Update: Per the Freeploid, Paige will appeal to the U.S. Supreme Court.
Congratulations to Vermont’s #1 Birther, H. Brooke Paige, whose winless streak remains intact following the Vermont Supreme Court’s dismissal of his lawsuit against President Obama, the State of Vermont, and Secretary of State Jim Condos, arguing that Obama is ineligible to be President.
Dismissed without consideration. Because, of course.
For those just joining us, Brooke Paige was the “other” Republican candidate for U.S. Senate in 2012. The guy who managed to lose to the hopeless John MacGovern by a 3-1 margin in the Republican primary. (MacGovern then went on to lose to Bernie Sanders by a similar margin in November.)
The guy once described as “somewhat eccentric” by Vermont’s foremost authority on eccentricity, True North Reports.
Paige’s take on Birtherism is different from most. He acknowledges that President Obama was, indeed, born in Hawaii. But he interprets the Constitutional standard for the Presidency as requiring two parents who were both U.S. citizens. And since Obama’s father was Kenyan, Obama himself is effectively Kenyan by the transitive property.

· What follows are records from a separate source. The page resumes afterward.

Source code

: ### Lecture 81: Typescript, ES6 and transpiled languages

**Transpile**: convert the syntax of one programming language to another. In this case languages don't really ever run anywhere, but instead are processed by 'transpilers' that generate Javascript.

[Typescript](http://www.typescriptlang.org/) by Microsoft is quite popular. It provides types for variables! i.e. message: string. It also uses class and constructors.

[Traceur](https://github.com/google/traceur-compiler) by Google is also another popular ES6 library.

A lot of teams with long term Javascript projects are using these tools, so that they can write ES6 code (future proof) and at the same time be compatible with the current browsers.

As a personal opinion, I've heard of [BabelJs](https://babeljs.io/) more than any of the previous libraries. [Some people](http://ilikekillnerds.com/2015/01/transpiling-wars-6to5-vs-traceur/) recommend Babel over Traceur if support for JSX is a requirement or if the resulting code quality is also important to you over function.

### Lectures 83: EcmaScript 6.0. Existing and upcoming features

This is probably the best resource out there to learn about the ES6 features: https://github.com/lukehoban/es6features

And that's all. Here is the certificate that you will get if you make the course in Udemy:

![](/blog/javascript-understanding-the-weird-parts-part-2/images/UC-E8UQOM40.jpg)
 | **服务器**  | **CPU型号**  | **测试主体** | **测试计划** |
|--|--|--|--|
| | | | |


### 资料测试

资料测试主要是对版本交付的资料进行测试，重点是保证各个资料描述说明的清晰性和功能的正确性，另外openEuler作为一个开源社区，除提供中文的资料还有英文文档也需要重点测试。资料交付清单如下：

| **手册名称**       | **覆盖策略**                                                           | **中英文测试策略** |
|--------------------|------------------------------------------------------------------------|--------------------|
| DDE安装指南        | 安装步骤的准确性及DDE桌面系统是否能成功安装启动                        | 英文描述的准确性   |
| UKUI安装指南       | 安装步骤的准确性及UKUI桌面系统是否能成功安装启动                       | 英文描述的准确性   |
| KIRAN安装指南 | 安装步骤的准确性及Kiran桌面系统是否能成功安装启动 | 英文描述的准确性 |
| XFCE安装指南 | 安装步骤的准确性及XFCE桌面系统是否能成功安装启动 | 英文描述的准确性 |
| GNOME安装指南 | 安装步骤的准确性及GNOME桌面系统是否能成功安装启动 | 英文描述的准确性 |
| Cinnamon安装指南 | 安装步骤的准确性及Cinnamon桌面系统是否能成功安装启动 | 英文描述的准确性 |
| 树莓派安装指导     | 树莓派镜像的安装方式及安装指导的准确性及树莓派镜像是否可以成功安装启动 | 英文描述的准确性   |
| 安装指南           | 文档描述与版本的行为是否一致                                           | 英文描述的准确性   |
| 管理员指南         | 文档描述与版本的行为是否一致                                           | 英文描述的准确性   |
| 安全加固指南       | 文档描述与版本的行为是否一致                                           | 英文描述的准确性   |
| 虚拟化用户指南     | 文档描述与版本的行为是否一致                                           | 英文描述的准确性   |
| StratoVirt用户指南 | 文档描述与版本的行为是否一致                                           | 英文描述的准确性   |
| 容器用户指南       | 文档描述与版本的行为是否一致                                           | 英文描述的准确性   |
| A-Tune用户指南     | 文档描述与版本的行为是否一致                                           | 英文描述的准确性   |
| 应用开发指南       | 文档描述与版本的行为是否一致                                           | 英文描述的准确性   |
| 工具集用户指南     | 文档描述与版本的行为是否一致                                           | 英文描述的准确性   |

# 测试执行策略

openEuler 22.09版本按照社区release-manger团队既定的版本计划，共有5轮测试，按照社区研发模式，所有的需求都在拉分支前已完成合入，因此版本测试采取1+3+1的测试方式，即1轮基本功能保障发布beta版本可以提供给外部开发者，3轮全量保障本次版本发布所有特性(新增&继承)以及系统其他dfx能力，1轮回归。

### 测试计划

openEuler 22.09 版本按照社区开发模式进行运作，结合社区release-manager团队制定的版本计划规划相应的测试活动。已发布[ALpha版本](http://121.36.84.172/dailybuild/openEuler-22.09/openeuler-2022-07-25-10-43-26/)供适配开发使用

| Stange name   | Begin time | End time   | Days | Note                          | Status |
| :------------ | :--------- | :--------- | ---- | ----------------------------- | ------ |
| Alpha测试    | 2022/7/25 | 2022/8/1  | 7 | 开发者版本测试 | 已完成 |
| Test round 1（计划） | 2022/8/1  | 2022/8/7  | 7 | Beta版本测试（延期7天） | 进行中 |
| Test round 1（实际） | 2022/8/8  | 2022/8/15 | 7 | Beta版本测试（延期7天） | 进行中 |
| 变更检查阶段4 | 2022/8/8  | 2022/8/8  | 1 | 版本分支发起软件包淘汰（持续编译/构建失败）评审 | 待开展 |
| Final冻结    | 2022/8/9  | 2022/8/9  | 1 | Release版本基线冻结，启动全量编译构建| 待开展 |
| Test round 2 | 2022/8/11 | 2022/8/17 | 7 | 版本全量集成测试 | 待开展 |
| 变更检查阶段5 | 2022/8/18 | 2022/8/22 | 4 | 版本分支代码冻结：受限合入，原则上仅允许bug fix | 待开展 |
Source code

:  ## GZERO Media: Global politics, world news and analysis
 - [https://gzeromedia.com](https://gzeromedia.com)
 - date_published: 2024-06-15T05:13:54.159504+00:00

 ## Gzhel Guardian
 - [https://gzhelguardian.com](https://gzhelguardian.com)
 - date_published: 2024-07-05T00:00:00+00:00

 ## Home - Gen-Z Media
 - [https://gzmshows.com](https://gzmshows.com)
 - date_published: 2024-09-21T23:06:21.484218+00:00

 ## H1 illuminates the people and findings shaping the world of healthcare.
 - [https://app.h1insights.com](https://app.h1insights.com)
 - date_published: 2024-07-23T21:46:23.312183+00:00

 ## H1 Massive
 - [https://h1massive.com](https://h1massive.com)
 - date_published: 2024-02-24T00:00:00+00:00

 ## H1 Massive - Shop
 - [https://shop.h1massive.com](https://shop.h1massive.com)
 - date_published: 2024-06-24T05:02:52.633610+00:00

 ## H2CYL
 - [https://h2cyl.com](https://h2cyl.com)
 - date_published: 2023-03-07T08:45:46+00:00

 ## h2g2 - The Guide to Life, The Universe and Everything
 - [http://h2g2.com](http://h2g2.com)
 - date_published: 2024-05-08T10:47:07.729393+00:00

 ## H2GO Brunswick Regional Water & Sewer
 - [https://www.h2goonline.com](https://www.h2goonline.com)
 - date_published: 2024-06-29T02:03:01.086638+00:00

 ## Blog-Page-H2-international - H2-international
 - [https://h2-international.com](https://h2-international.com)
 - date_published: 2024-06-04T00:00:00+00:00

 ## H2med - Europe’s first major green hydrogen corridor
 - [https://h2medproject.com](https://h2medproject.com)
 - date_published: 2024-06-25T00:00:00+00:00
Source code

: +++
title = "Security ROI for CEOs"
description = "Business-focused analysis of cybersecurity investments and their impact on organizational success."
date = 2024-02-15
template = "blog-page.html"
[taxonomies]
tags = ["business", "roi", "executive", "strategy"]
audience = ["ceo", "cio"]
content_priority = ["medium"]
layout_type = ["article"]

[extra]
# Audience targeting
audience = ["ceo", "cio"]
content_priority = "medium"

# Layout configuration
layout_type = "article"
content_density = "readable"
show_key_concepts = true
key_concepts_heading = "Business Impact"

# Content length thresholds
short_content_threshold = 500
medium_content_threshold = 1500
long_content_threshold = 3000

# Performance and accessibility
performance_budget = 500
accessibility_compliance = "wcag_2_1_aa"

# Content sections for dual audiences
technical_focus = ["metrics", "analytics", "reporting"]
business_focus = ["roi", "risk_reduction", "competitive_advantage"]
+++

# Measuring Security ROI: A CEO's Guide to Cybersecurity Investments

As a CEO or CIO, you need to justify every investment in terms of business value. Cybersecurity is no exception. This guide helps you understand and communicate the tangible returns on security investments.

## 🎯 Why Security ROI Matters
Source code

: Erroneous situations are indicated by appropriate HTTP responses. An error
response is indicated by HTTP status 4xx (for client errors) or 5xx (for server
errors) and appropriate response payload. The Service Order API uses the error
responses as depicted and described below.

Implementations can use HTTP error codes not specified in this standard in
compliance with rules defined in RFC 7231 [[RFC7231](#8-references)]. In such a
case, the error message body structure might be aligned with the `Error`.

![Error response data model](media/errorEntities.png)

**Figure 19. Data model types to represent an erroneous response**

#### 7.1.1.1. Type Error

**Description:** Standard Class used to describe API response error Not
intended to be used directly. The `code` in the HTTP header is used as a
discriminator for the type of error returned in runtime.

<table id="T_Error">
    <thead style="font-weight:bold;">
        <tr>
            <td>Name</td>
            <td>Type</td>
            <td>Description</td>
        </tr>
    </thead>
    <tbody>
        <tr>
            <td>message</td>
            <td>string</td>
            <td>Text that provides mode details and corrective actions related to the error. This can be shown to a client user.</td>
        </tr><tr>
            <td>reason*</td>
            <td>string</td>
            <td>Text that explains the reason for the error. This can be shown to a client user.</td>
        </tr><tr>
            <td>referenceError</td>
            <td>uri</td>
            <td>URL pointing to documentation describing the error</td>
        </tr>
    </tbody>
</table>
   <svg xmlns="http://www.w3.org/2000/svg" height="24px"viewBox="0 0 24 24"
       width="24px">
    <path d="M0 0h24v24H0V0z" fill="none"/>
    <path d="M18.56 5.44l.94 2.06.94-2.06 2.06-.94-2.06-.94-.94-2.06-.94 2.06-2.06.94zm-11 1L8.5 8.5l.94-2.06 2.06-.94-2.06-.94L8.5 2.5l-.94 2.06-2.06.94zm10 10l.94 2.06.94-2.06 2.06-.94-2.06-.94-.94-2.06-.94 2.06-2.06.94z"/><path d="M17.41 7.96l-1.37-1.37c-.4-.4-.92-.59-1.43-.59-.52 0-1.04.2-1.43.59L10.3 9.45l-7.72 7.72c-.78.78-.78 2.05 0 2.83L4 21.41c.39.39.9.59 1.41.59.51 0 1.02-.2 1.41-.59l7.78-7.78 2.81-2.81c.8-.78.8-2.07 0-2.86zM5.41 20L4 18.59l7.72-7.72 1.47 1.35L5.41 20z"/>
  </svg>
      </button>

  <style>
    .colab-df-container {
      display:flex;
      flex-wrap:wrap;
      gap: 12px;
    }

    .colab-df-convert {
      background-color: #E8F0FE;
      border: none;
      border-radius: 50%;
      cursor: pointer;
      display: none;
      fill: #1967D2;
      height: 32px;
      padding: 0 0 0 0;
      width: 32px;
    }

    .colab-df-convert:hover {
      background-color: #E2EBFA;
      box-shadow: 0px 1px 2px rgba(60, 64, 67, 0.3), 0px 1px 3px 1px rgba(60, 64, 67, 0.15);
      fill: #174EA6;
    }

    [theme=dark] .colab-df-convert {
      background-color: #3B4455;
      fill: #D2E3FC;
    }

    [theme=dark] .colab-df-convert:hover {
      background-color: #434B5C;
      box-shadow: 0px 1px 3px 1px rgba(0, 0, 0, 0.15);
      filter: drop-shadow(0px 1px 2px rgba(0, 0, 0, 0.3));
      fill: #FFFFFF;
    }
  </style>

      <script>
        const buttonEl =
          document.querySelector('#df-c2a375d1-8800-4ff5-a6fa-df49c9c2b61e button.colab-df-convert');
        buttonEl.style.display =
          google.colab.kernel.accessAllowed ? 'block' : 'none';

Paige’s suit, filed in August 2012, sought a declaration that Obama’s filings for re-election were “null and void” and an injunction barring Condos from putting Obama’s name on the ballot. The case was dismissed in Superior Court in November; Paige sought an expedited hearing before the VSC and was rebuffed.
And in a decision filed today, Associate Supreme Court Justice Brian Burgess (in one of his last acts before retiring from the high court) laid the final smackdown on Paige’s futile crusade.
The redoubtable H. Brooke, I’m sure, will keep on not taking “no” for an answer. And technically, he has a point: Burgess’ ruling was not based on the merits of Paige’s case, but on the “mootness doctrine” — the idea that further legal proceedings will have no effect. Burgess also noted that Paige failed to identify “any negative result to him,” which means he lacks standing to bring the suit.
I can almost hear Paige crying “Aha! So you’re saying my suit might possibly have merit!”
(Quite possibly, based on past experience, right here in the comments section on GMD.)
Postscript: As noted above, Paige will try to take his case to the U.S. Supreme Court. And as I predicted, he has interpreted his defeat as a victory, sort of: he told the Freeploid that the VCC dismissal was “as positive a ruling as I could have anticipated.”
The technical term for that, aside from “delusional,” is “setting the bar really low.”
HE LOVES ALL-CAPS!!!!!!!
And I’m just glad they finally ruled. I’ve been checking the decisions every week. Probably can’t blog on it much today, but I’ve written a lot about his unique take on the birther delusion. 0-for-infinity!
Mr. Paige is my sage wisdom & salvage what little credibility – if any – ya have left.
Crackpots do not generally add much to any conversation & serve to simply feed the media circus & grist for the snarkness of the bloggers mill. They love you!
Why SCOTUS won’t hear his case:
http://www.obamaconspiracy.org…
Sorry I haven’t communicated with my good friends at the GMD sooner!
VRAP Rule #40, Motion for Motion for Reargument and providing the Recorder of Decisions with several corrections to insure that the decision reflects documentation in the record and the printed case which is due in 14 days.
While these actions will (in all probability) not alter the decision by the Vermont Supreme Court(VSC) – they will help to provide SCOTUS with a more accurate recitation of the facts and chronicle of events in the Superior Court and on appeal to VSC.
The issue of mootness arose because Bill Sorrell and his assistants in the Attorney General’s office delayed and stalled the case with frivolous motions in the lower court and unnecessary request for “elongation of time” to file their required answers in VSC. These politically motivated delaying tactics were carried out to insure that the underlying case could not proceed on the merits until well after the election, the selection and meeting of the electors, the electoral college and the inauguration in January. The exception to mootness (confirmed by SCOTUS in Roe v. Wade), arises when there is a high probability of the event repeating and that there will again be insufficient time to adjudicate the issue, – the circumstances that exist in this case and will be repeated in 2016 should Cruz, Rodriguez, Jindal, Rubio or Haley choose to run for election as President (or VP).
It was always understood that the final decision rest with SCOTUS, however the only pathway for a citizen/voter to raise this issue was by developing the case in the state courts. The Vermont Supreme Court decision (after a six month delay)allows me to now appeal the issues to SCOTUS.
It is my hope that SCOTUS will hear the case and since the VSC has informed, in their ruling, that they do not believe that it is within their constitutional authority to decide the presidential qualification question. The responsibility, under the U.S. Constitution, is exclusively delegated to SCOTUS.